After sending messages to Claude Code, the engine enters a control loop. Claude Code responds with one of three control actions (via StructuredOutput):

Stop {"action": "stop", "reason": "responded to Alice"} — Done processing. The reason field is required and enforced.
Sleep {"action": "sleep", "sleep_ms": 5000} — Wait N milliseconds, then check for new messages. Capped at 5 minutes.
Heartbeat {"action": "heartbeat"} — Still working, not done yet.

The Stop action's required reason field was a deliberate design choice. Without it, the model would sometimes stop prematurely. By requiring justification, the model is forced to think about whether stopping is appropriate.

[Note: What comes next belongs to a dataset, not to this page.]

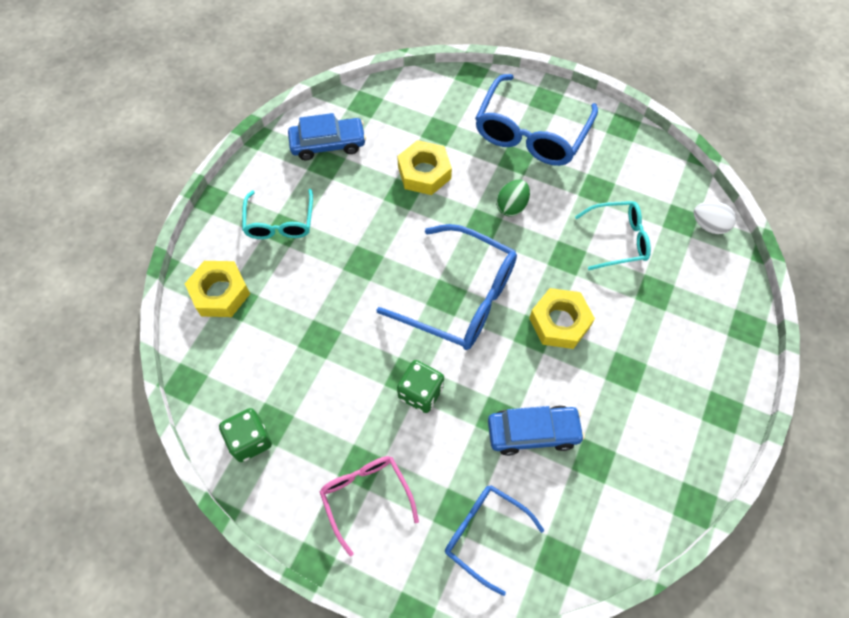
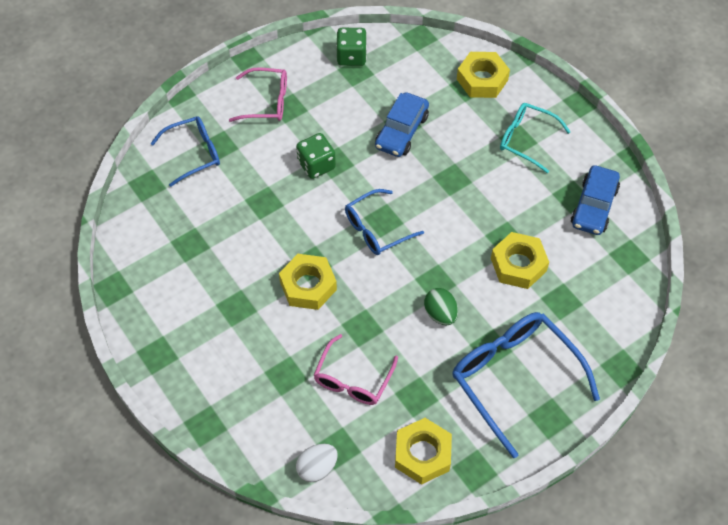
camera: 120 degrees right, 5 degrees down
(460, 297) = (376, 229): blue glasses -> blue glasses, size x0.60
(533, 432) = (237, 218): blue car -> blue car (401, 131)
(618, 239) = (353, 379): turquoise glasses -> pink glasses
(639, 163) = (422, 454): none -> yellow nut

Step 7: Compaction Recovery

Context compaction happens inside Claude Code when the conversation grows too large. The engine detects this via the context_management.truncated_content_length field in the response. When compaction is detected, the engine injects a context restoration message — typically loading persistent bot knowledge along with recent messages from the database to restore awareness of ongoing conversations.

Step 8: Dropped Text Detection

A recurring bug pattern: Claude would output text directly (via text content blocks) instead of calling the send_message MCP tool. The user would see nothing because the harness only processes tool calls and control actions.

The engine now detects this and injects the dropped text back into Claude Code's next turn as an error message, teaching it to use send_message instead. This creates a self-correcting feedback loop.

Background Tasks

The harness runs several concurrent background tasks:

Health monitor (60s loop): Pings Telegram API, checks memory usage (alert > 80%), monitors Claude Code subprocess (auto-restart with kill-switch detection), cross-bot heartbeat monitoring
Reminder task (60s loop): Fires due reminders from SQLite
Bot-to-bot polling (500ms loop): Polls shared SQLite for messages from other bots
PageIndex server: Spawns a separate binary for semantic search over chat history

The Non-Blocking Imperative

Every design decision in the harness serves one principle: the Telegram dispatcher must not block:

Debouncer: Batches work instead of immediate processing
Atomic processing flag: compare_exchange instead of mutex lock
Inject channel (std::sync::mpsc): Mid-turn message delivery via a synchronous channel

The inject mechanism deserves special mention. When CC is already processing a turn, new messages are sent via a std::sync::mpsc::Sender<String> inject channel. The worker thread checks this channel every 1 second during wait_for_result() and writes directly to CC's stdin. This enables mid-turn message delivery — users don't have to wait for the current turn to finish before their message reaches the AI.